We then evaluated the risks for development of ALS from estimated exposure to combinations of the pesticides in the SYMPHONY dataset using a pairwise interaction-effects model. A positive interaction coefficient quantifies the increased risk of ALS associated with exposure to a pair of pesticides in combination, beyond the risk associated with each pesticide considered alone. After testing 450 pairs of pesticides, we did not identify any pairs with positive interaction coefficients that met our FDR < 0.05 threshold. Supplemental Table 2 shows the results for the top 20 pairs of pesticides in SYMPHONY ranked by the largest pesticide1*pesticide2 interaction coefficient in the validation cohort, to identify combinations of pesticides that may have greater-than-additive effects.

- _Using the information_:
(1) Answer these questions about the passage on pesticide combinations and ALS risk:
(a) What model was used to evaluate ALS risk from combinations of pesticides?
(b) How many pairs of pesticides were tested?
(c) What does Supplemental Table 2 show?
(2) Reproduce word for word everything in the passage on pesticide combinations and ALS risk from "We then evaluated" down to "have greater-than-additive effects.".
(3) Resume the passage on pesticide combinations and ALS risk, continuing after its final sentence.

- _Excerpted records_:

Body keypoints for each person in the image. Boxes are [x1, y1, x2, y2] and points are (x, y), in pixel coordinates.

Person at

---

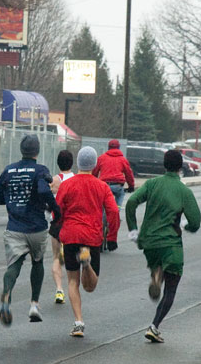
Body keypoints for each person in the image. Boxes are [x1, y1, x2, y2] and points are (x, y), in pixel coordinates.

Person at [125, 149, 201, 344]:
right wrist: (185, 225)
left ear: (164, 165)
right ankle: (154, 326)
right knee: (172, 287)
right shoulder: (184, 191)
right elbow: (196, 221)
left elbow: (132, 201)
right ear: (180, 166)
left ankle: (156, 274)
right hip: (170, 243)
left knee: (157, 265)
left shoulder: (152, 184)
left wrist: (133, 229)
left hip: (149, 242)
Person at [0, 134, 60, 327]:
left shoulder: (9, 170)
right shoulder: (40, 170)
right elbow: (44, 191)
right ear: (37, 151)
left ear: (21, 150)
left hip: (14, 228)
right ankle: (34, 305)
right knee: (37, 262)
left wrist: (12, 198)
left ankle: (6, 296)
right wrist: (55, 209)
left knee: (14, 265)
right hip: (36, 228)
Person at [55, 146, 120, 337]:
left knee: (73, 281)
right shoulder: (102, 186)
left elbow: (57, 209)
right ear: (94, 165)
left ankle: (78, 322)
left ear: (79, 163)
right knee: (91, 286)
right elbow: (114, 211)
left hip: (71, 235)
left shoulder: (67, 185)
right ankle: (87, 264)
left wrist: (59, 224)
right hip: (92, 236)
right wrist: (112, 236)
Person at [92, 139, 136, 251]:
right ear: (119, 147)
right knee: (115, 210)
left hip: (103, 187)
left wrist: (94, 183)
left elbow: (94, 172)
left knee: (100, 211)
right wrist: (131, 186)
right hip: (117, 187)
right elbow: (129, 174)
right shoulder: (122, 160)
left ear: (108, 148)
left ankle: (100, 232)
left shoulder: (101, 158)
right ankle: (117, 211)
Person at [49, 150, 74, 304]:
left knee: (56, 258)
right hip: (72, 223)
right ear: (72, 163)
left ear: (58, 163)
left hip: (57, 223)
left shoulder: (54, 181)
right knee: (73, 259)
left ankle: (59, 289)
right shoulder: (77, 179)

...

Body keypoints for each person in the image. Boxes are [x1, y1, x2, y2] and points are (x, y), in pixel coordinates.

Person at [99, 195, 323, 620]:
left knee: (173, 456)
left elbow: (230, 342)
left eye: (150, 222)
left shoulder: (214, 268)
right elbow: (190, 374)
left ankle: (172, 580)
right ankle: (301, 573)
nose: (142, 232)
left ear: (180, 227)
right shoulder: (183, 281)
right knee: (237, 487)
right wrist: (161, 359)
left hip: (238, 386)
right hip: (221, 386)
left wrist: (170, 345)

- _Responses in order_:
(1)
(a) A pairwise interaction-effects model.
(b) 450 pairs.
(c) It shows results for the top 20 pairs of pesticides in SYMPHONY, ranked by the largest pesticide1*pesticide2 interaction coefficient in the validation cohort.

(2)
We then evaluated the risks for development of ALS from estimated exposure to combinations of the pesticides in the SYMPHONY dataset using a pairwise interaction-effects model. A positive interaction coefficient quantifies the increased risk of ALS associated with exposure to a pair of pesticides in combination, beyond the risk associated with each pesticide considered alone. After testing 450 pairs of pesticides, we did not identify any pairs with positive interaction coefficients that met our FDR < 0.05 threshold. Supplemental Table 2 shows the results for the top 20 pairs of pesticides in SYMPHONY ranked by the largest pesticide1*pesticide2 interaction coefficient in the validation cohort, to identify combinations of pesticides that may have greater-than-additive effects.

(3)
In addition, we grouped the pesticides according to their mechanism of action and assessed which groups had more pesticides related to increased risk of ALS than would be expected by chance. Table 3 shows statistically significant enrichment for several groups, meaning that these groups have more pesticides positively associated with ALS risk than expected by chance, given the size of the groups. Enriched groups include the Dithiocarbamate, Anilino-Pyrimidine, Benzimidazole, and Phosonate fungicides, as well as the herbicide group Pyridinium.

Table 3.

Pesticide groups enriched with positive ALS association.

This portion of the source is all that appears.